Para saber se um paciente tem a doença, os médicos utilizam como referência o chamado índice de massa corpórea (IMC). De forma geral, o cálculo divide o peso da pessoa pela altura ao quadrado. Considera-se obesidade quando o IMC é igual ou maior que 30 e, quanto mais elevado for esse índice, maior a probabilidade de aparecerem outras doenças, que são as comorbidades.
Conforme o estudo da FGV, obesos têm mais chances de desenvolverem hipertensão (41,5%), diabetes (13,4%) e colesterol alto (21,7%).

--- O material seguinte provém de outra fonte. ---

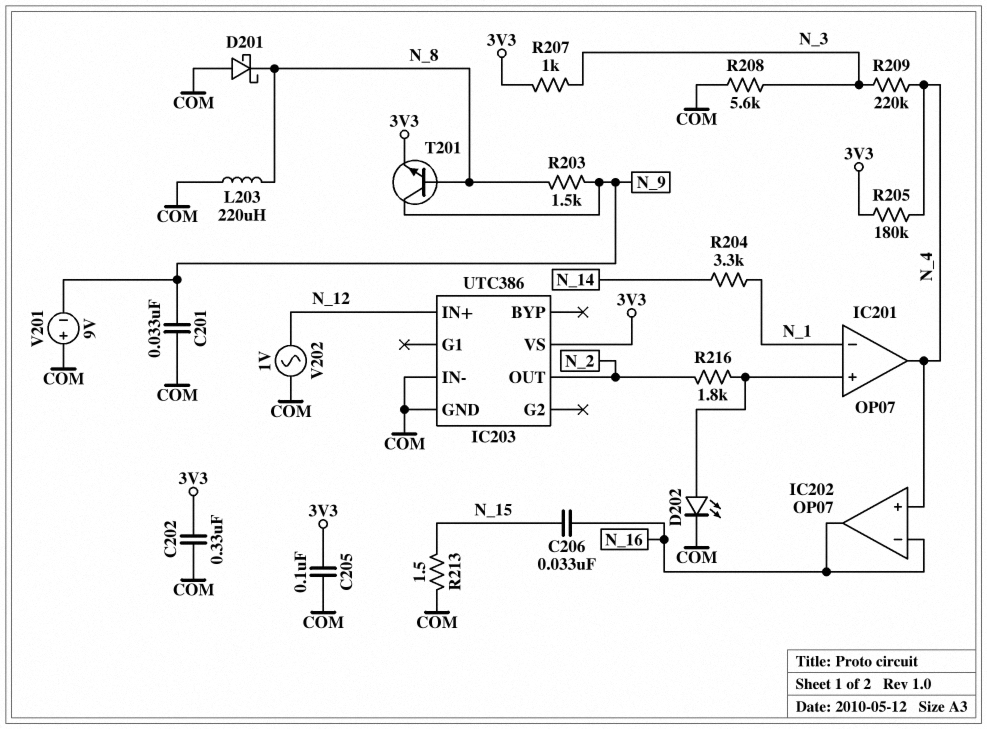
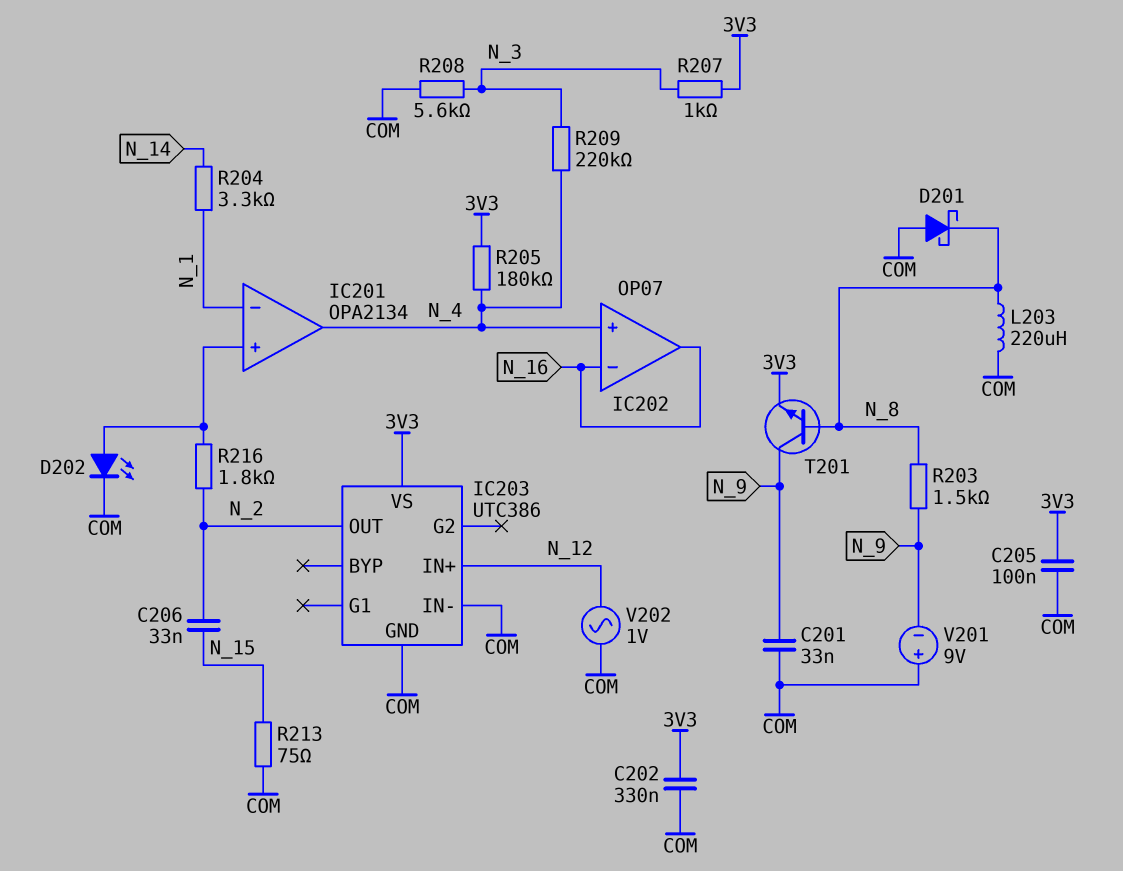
C206: 33nF (N_15, N_16) -> 33nF (N_2, N_15)
IC201: OP07 -> OPA2134
R213: 1.5 (COM, N_15) -> 75 (COM, N_15)

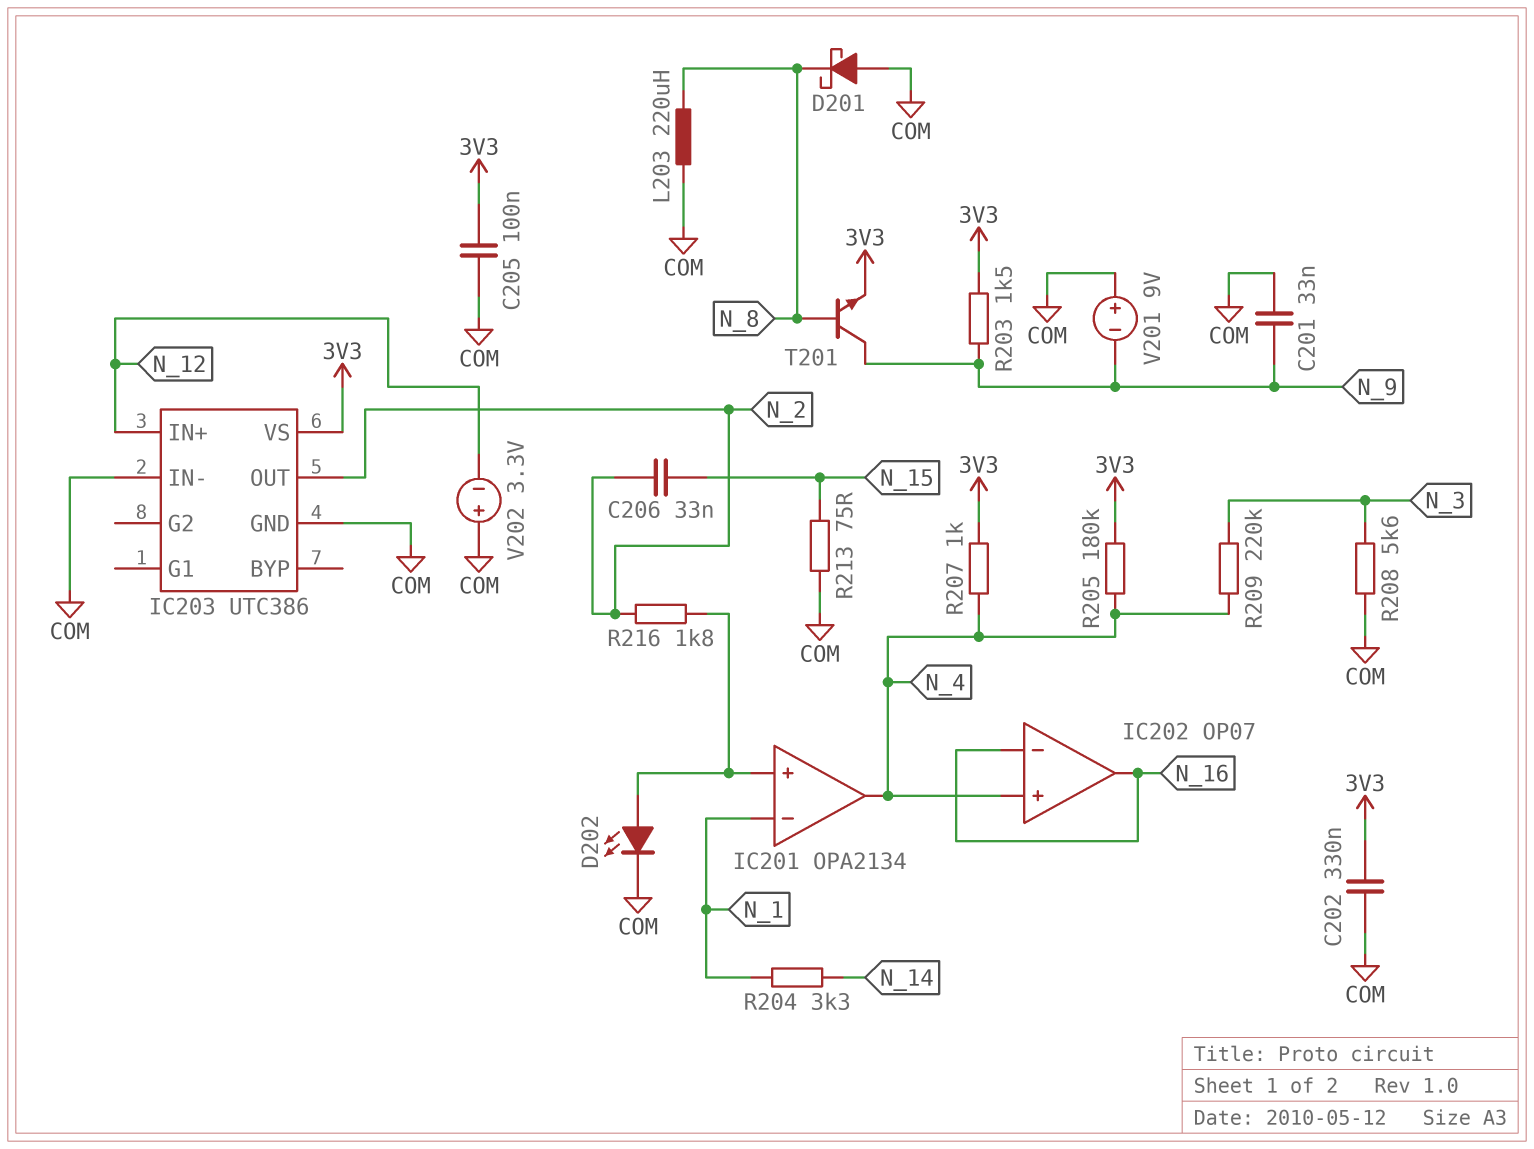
R203: 1.5k (N_8, N_9) -> 1.5k (3V3, N_9)
R207: 1k (3V3, N_3) -> 1k (3V3, N_4)
V202: AC 1V (COM, N_12) -> 3.3V (plus COM, minus N_12)

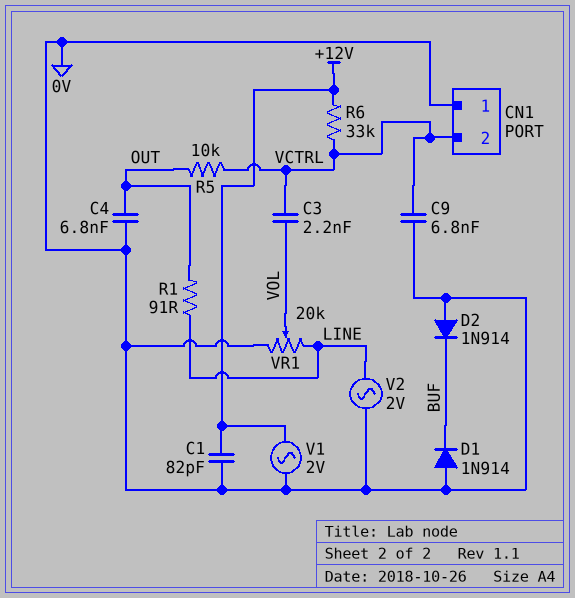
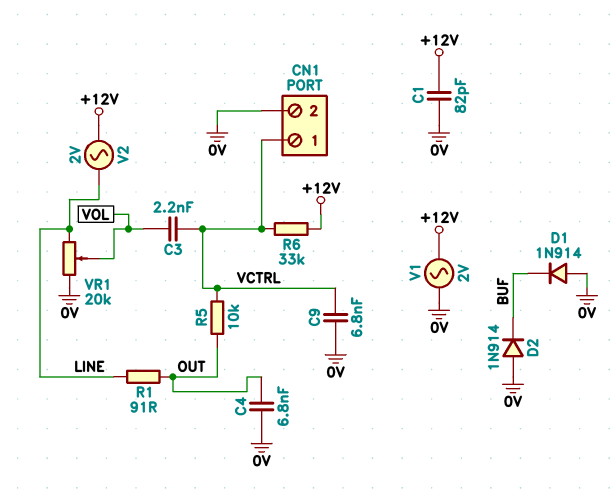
CN1 pin 1: 0V -> VCTRL
CN1 pin 2: VCTRL -> 0V
V2: AC 2V (0V, LINE) -> AC 2V (+12V, LINE)

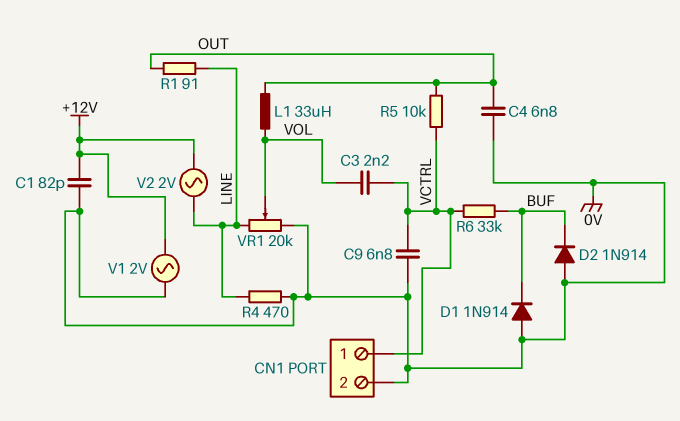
L1: none -> 33uH (OUT, VOL)
R4: none -> 470 (0V, LINE)
R6: 33k (+12V, VCTRL) -> 33k (BUF, VCTRL)

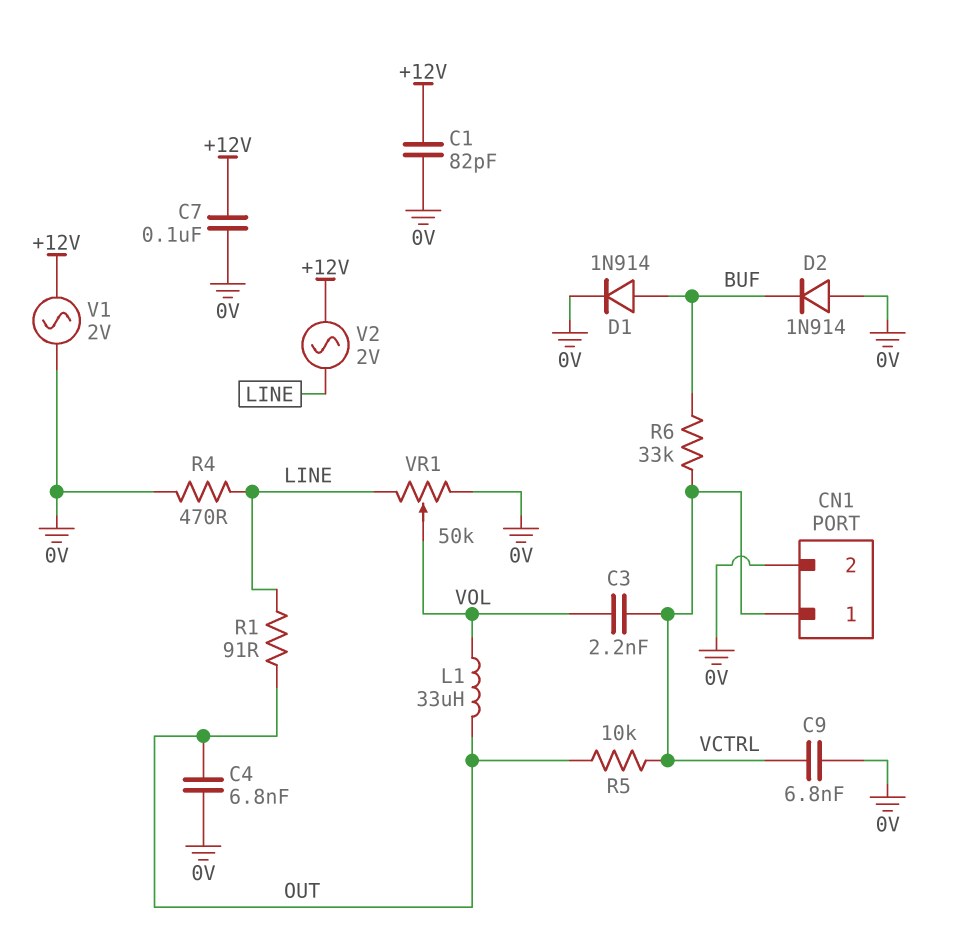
C7: none -> 100nF (+12V, 0V)
D1: diode 1N914 (A 0V, K BUF) -> diode 1N914 (A BUF, K 0V)
VR1: 20k (0V, LINE, wiper VOL) -> 50k (0V, LINE, wiper VOL)

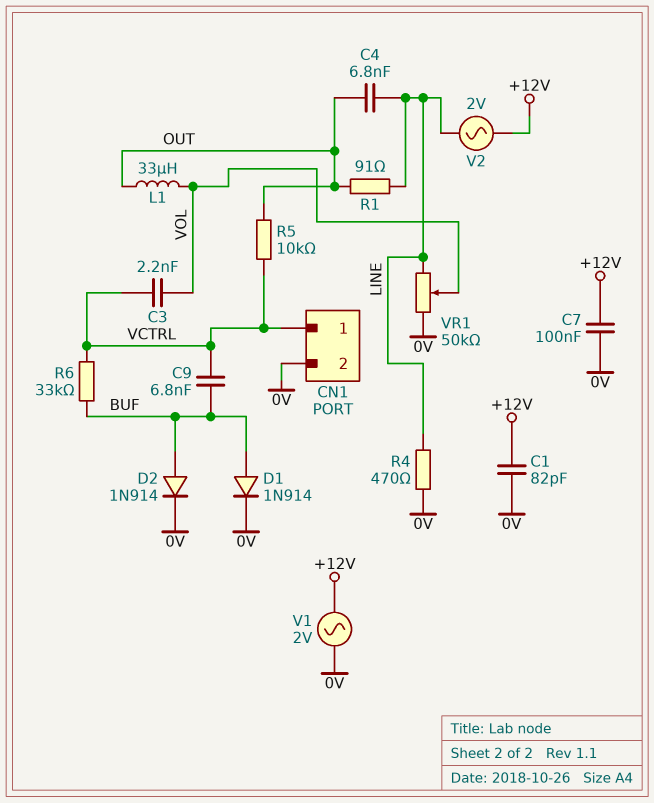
C4: 6.8nF (0V, OUT) -> 6.8nF (LINE, OUT)
C9: 6.8nF (0V, VCTRL) -> 6.8nF (BUF, VCTRL)
D2: diode 1N914 (A 0V, K BUF) -> diode 1N914 (A BUF, K 0V)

Gerchman lembra que a obesidade causa outras complicações, como distúrbios do sono, depressão, ansiedade e infiltração gordurosa no fígado, além de estar associada a diferentes tipos de câncer. Por isso, destaca a importância de sempre existir uma avaliação clínica para descartar causas secundárias da doença.
— O paciente com obesidade naturalmente procura ajuda de um profissional para reduzir o peso, mas não sabe que precisa passar por essas fases do processo avaliativo. Quando a pessoa é avaliada, se faz uma investigação metabólica e cardiovascular para descartar outras causas e definir uma estratégia de tratamento. O principal é obter saúde, em primeiro lugar, melhorar a qualidade de vida, e, em segundo, reduzir o peso. É uma doença que mata muita gente por outros problemas de saúde — alerta o especialista.